▶ Action item: The answer must be every line from the entries below that contains "could".

▶ Data to examine:
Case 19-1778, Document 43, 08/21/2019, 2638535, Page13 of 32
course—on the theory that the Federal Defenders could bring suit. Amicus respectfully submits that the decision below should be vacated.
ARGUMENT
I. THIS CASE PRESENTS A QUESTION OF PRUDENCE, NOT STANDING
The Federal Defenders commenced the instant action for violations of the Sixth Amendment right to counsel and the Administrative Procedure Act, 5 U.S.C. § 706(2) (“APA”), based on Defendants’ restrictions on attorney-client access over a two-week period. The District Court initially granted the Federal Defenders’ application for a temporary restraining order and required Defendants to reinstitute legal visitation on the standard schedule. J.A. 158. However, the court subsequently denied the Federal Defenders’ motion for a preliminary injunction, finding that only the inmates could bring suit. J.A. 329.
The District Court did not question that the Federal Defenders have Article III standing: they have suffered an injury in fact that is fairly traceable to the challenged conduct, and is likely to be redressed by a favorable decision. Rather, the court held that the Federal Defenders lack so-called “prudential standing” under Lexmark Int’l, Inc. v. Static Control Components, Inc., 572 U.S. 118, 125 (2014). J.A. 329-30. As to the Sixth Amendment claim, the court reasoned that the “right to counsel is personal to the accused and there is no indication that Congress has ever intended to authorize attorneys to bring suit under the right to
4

▶ Task answer:
course—on the theory that the Federal Defenders could bring suit. Amicus respectfully submits that the decision below should be vacated.
The Federal Defenders commenced the instant action for violations of the Sixth Amendment right to counsel and the Administrative Procedure Act, 5 U.S.C. § 706(2) (“APA”), based on Defendants’ restrictions on attorney-client access over a two-week period. The District Court initially granted the Federal Defenders’ application for a temporary restraining order and required Defendants to reinstitute legal visitation on the standard schedule. J.A. 158. However, the court subsequently denied the Federal Defenders’ motion for a preliminary injunction, finding that only the inmates could bring suit. J.A. 329.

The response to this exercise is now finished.